When Dolphins coach Brian Flores hired Jim Caldwell as his assistant head coach last year, it made all the sense in the world, a rookie head coach finding a veteran sounding board and accomplished offensive mind.

It never quite worked out that way, and now it won’t.

According to Cameron Wolfe of ESPN.com, Caldwell won’t return to the Dolphins in 2020, meaning he’ll never coach a game with them. He took a medical leave last July and didn’t return during the season.

He’s apparently well now and ready to resume coaching, and should have plenty of opportunities.

He had a 62-50 record as a head coach in Indianapolis and Detroit (where nobody wins and they’ve gotten markedly worse since he left), making four playoff trips.
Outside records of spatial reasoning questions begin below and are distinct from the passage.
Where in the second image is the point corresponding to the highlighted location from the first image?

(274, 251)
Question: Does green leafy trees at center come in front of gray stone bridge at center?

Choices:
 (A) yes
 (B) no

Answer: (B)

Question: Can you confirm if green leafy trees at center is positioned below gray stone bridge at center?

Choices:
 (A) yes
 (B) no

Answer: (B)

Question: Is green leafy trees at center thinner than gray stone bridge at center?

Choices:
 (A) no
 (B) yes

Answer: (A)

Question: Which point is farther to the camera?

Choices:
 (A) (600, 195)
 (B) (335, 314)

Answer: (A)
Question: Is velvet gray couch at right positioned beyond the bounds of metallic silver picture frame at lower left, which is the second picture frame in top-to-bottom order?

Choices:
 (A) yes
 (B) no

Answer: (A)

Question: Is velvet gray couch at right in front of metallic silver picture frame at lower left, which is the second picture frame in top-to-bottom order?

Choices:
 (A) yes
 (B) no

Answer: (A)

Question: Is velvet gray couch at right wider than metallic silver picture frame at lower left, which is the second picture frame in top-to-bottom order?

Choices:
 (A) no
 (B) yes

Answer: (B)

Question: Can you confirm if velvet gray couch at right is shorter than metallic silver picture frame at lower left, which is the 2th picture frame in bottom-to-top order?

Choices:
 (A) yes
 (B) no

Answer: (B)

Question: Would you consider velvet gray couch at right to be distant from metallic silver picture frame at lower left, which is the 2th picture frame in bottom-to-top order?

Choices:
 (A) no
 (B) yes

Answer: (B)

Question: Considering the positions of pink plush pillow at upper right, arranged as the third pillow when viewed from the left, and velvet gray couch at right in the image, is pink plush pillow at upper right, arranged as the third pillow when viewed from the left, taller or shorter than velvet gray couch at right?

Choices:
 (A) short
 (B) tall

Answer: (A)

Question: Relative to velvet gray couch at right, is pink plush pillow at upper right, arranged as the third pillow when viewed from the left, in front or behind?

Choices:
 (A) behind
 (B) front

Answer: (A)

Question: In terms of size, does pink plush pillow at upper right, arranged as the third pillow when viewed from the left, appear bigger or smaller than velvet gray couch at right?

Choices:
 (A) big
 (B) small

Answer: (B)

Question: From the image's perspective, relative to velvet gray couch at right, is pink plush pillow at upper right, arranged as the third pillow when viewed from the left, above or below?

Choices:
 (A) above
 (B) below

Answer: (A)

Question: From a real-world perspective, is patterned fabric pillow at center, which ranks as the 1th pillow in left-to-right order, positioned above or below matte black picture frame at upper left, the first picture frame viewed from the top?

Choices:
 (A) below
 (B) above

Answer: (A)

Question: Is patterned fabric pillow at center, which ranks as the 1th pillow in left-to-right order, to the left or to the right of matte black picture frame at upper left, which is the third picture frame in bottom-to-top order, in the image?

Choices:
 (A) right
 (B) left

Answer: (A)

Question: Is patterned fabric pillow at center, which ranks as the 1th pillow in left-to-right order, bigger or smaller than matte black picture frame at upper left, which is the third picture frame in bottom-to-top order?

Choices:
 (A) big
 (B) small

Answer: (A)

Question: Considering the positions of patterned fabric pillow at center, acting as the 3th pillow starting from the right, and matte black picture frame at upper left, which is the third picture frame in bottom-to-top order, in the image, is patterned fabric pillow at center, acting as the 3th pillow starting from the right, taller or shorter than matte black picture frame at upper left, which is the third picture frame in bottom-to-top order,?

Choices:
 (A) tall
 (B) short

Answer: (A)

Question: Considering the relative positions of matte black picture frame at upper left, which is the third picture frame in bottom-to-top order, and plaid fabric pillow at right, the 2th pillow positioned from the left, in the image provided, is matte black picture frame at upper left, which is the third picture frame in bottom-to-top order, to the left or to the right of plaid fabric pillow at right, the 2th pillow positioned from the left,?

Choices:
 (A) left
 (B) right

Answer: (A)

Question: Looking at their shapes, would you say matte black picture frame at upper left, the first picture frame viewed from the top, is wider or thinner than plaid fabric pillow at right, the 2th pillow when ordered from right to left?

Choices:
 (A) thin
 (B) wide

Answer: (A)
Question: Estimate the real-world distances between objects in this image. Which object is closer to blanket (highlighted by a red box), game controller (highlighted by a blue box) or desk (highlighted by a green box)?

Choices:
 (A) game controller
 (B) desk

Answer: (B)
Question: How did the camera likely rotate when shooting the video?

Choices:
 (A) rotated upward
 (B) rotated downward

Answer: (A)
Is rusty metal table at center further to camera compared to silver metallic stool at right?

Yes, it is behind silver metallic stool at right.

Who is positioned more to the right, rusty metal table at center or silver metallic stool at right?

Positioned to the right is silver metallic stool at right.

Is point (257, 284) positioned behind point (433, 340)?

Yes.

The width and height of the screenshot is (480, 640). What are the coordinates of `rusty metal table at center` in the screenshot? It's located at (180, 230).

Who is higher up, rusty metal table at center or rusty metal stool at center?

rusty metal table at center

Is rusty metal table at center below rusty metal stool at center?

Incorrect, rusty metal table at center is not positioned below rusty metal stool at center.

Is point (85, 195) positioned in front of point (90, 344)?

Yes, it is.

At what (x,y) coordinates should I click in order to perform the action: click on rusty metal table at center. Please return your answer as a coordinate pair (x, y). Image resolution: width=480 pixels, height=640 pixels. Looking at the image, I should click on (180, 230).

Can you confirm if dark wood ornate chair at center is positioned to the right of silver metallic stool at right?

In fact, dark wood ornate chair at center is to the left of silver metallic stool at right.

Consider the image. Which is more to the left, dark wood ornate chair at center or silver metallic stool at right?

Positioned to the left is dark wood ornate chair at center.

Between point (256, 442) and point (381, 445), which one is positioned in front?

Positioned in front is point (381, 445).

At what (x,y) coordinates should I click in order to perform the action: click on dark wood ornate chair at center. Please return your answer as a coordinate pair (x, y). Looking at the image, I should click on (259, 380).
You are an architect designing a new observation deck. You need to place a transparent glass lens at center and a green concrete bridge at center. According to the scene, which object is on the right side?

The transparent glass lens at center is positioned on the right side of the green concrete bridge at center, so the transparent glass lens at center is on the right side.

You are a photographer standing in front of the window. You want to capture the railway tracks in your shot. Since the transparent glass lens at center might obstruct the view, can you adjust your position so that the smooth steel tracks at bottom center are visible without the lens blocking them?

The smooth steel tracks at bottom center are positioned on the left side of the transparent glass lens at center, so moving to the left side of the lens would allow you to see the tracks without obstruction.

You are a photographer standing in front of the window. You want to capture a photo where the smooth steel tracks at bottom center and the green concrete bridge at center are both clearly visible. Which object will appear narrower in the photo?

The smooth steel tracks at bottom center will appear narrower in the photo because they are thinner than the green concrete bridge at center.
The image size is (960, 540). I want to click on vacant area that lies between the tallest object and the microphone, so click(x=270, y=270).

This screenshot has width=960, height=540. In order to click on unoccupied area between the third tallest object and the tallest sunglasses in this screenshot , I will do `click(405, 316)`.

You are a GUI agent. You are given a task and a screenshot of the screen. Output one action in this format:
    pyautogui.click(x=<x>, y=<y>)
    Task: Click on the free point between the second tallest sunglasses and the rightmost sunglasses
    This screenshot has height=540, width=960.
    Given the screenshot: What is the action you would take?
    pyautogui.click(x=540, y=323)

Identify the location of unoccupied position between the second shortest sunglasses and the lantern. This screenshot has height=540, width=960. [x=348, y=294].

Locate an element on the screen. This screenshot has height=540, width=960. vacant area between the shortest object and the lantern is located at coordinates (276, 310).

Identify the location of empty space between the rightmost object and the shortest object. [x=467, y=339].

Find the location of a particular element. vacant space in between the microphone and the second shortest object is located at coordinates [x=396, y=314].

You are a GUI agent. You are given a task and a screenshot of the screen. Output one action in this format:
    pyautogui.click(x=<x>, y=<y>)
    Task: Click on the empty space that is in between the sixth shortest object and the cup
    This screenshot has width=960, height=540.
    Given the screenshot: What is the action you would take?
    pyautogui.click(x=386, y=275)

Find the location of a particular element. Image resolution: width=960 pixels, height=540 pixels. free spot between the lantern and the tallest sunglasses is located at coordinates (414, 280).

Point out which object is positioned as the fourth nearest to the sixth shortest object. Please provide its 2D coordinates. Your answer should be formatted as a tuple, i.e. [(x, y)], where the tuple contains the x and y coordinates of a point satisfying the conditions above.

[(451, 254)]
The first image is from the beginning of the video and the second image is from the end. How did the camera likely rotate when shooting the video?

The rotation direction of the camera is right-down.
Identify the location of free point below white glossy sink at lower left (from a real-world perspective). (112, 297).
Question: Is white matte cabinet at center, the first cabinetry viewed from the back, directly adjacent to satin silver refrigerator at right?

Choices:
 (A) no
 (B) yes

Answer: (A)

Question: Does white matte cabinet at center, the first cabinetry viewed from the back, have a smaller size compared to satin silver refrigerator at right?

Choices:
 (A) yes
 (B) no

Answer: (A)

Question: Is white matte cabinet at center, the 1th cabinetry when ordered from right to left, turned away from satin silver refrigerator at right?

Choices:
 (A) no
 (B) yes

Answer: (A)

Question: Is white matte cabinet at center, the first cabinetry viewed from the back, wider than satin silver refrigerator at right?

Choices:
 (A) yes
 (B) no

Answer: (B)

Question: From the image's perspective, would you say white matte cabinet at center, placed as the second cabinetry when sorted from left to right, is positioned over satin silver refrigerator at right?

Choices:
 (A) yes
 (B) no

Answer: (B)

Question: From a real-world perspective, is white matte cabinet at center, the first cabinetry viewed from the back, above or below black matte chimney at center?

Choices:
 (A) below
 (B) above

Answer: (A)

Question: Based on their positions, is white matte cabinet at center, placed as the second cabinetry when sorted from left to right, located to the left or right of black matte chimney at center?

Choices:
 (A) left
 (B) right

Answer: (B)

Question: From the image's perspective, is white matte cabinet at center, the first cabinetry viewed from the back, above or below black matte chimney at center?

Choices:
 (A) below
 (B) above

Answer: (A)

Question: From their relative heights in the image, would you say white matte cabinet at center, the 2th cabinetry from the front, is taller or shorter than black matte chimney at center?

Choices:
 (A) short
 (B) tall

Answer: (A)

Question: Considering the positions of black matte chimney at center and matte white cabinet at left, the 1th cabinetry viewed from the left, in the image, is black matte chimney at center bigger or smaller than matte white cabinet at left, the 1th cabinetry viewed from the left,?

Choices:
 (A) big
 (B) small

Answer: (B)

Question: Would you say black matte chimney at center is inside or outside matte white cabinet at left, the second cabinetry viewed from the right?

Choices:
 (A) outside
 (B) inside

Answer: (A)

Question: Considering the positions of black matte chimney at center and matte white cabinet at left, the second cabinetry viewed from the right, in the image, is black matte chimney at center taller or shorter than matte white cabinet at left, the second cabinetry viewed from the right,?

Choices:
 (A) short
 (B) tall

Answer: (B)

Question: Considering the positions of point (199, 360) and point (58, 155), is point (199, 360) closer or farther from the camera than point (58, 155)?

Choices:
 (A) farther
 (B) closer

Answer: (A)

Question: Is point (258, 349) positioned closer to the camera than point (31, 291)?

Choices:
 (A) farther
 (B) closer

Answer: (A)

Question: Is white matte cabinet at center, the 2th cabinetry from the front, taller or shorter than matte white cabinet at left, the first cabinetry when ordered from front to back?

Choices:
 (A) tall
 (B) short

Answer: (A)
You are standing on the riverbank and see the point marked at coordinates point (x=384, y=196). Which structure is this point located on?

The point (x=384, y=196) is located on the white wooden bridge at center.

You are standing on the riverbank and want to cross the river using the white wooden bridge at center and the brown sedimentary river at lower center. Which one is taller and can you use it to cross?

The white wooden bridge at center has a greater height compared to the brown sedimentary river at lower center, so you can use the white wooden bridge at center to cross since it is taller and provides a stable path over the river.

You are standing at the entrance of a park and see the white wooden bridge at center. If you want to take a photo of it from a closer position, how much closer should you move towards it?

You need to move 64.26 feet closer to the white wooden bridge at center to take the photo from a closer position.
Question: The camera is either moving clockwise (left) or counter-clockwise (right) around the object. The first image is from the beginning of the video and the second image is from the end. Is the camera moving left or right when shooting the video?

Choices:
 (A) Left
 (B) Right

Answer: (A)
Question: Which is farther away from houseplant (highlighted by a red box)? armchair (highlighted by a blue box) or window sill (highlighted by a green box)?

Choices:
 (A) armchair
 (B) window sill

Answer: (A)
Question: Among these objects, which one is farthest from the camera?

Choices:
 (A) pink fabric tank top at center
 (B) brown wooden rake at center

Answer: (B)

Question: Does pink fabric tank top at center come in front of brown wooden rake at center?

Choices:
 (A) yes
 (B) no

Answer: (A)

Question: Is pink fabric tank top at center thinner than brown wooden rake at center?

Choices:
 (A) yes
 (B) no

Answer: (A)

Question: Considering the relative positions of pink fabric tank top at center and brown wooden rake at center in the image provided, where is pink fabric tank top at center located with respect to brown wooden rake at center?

His teams only bottomed out once (when Peyton Manning’s neck injury forced him to start Curtis Painter and the Colts went 2-14), and otherwise, his teams had winning records in five of his other six seasons.

He’s been linked to some jobs this offseason (mentioned as a candidate for the Eagles offensive coordinator opening), but the 65-year-old didn’t get any interviews this offseason for head coaching jobs.

He may not win the press conference with a stirring TED talk like many of this year’s first-time head coaches, but otherwise it’s hard to find fault with his resume. At a time when some people say they want NFL experience, and some people say they want to develop quarterbacks, it’s inexplicable that his phone’s not ringing.